Your assignment: Your response should be every line from the entries that includes the string "along".
──────────────────────────────
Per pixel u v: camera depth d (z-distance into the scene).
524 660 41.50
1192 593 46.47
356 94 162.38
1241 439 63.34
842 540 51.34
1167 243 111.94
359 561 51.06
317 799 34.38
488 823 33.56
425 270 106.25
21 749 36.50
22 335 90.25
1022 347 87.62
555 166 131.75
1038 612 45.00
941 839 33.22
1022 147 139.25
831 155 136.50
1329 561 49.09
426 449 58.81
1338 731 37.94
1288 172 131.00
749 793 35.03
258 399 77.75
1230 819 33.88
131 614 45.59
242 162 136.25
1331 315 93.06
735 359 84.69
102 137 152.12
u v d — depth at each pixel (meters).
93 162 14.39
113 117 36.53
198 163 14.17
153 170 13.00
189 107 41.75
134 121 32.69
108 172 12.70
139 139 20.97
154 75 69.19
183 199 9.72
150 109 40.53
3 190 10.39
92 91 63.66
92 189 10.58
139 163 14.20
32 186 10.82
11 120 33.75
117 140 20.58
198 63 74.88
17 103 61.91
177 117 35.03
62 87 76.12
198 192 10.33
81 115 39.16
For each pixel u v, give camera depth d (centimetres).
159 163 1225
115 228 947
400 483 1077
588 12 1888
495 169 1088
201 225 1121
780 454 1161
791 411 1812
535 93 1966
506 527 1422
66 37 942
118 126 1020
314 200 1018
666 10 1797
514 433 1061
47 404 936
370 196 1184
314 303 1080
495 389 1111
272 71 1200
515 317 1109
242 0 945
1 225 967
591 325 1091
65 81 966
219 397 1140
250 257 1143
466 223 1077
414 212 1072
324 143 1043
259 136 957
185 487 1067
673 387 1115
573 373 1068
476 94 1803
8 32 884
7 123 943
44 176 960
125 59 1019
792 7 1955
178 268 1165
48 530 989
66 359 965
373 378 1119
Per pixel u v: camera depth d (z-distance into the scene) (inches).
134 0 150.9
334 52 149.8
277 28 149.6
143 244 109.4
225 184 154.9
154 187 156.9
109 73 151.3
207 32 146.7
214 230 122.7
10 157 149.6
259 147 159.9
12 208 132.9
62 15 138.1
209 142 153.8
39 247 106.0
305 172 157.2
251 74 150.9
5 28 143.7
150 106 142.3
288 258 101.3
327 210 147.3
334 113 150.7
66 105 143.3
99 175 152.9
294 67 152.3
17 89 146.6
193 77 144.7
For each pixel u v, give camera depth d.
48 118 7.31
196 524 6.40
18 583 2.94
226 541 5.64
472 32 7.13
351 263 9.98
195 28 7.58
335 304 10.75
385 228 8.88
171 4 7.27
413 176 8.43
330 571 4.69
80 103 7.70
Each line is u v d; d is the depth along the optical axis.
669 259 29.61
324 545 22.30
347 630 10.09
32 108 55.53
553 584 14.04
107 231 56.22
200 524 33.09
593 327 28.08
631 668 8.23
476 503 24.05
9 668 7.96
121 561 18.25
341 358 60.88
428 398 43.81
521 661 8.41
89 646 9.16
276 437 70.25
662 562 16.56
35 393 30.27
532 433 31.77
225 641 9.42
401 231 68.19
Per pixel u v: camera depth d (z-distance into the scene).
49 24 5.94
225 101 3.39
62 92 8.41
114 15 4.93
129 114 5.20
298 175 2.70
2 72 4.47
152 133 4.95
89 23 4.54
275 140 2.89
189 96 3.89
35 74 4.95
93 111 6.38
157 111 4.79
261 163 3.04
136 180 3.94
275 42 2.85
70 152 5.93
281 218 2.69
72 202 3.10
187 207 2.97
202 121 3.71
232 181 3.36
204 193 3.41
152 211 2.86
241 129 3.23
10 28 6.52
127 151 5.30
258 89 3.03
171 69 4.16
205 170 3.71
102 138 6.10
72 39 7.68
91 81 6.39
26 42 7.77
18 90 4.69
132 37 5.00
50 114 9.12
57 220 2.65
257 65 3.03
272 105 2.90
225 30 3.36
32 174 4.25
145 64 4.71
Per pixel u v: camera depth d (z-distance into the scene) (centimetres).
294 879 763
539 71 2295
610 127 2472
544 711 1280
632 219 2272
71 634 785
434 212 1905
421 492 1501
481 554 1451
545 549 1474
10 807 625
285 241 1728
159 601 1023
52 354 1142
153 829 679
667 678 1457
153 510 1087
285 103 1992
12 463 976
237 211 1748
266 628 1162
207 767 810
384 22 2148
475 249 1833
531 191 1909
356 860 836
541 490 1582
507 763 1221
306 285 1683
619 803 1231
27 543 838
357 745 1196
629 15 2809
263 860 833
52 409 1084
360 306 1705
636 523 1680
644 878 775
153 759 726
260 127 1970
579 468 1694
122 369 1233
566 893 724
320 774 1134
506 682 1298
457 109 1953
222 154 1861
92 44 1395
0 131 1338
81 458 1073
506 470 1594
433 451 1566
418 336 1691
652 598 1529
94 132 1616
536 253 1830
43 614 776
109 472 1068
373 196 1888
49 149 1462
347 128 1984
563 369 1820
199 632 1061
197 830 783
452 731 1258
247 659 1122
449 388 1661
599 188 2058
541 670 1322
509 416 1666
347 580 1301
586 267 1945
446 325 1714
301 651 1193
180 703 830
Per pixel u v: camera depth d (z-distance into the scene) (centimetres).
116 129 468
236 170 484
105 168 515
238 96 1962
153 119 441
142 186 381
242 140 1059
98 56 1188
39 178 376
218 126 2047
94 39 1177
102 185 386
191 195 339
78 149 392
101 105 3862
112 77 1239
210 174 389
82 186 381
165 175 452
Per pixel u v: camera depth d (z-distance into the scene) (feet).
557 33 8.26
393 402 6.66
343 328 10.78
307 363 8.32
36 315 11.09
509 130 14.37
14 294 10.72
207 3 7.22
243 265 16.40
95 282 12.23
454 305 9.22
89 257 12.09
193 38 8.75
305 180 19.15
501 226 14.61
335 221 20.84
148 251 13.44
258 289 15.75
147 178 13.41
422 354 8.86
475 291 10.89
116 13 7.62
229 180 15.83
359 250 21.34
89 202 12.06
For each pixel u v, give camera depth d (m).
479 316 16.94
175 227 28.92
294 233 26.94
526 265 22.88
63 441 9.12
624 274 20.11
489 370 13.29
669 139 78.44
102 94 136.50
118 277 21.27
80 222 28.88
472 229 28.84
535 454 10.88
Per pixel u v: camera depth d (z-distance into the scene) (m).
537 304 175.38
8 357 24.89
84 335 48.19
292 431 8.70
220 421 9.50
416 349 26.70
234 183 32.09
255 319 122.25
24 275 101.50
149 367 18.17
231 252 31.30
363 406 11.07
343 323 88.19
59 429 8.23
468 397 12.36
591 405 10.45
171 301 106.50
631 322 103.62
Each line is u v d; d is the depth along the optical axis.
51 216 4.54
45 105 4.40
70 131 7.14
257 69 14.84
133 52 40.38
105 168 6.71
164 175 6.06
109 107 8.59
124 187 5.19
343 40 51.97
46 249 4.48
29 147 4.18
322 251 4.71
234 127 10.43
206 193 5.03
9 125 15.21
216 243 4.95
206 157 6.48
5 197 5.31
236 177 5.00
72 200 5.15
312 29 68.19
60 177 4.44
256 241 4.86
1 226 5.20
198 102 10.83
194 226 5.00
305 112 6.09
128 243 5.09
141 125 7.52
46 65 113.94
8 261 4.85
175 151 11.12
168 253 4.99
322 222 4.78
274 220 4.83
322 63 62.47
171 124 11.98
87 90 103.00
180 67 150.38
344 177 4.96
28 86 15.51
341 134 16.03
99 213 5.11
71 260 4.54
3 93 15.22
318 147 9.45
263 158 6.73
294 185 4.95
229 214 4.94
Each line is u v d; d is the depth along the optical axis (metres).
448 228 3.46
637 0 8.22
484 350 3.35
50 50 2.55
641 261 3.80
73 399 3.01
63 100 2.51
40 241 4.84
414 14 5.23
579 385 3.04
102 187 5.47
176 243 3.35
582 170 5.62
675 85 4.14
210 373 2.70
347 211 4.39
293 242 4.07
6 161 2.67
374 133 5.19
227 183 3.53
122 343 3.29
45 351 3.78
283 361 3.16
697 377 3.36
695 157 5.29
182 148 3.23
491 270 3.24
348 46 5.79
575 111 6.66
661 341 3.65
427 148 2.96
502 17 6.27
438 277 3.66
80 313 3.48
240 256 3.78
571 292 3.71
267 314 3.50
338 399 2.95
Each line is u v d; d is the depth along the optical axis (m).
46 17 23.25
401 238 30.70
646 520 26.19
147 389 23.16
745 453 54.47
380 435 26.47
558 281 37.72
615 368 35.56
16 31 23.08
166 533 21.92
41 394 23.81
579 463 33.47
──────────────────────────────
Problem solution:
Each line is u v d; d is the depth along the optical axis.
Each line is u v d; d is the depth along the optical axis.
Each line is u v d; d is the depth along the optical axis (metres).
Each line is u v d; d is the depth along the optical axis (m).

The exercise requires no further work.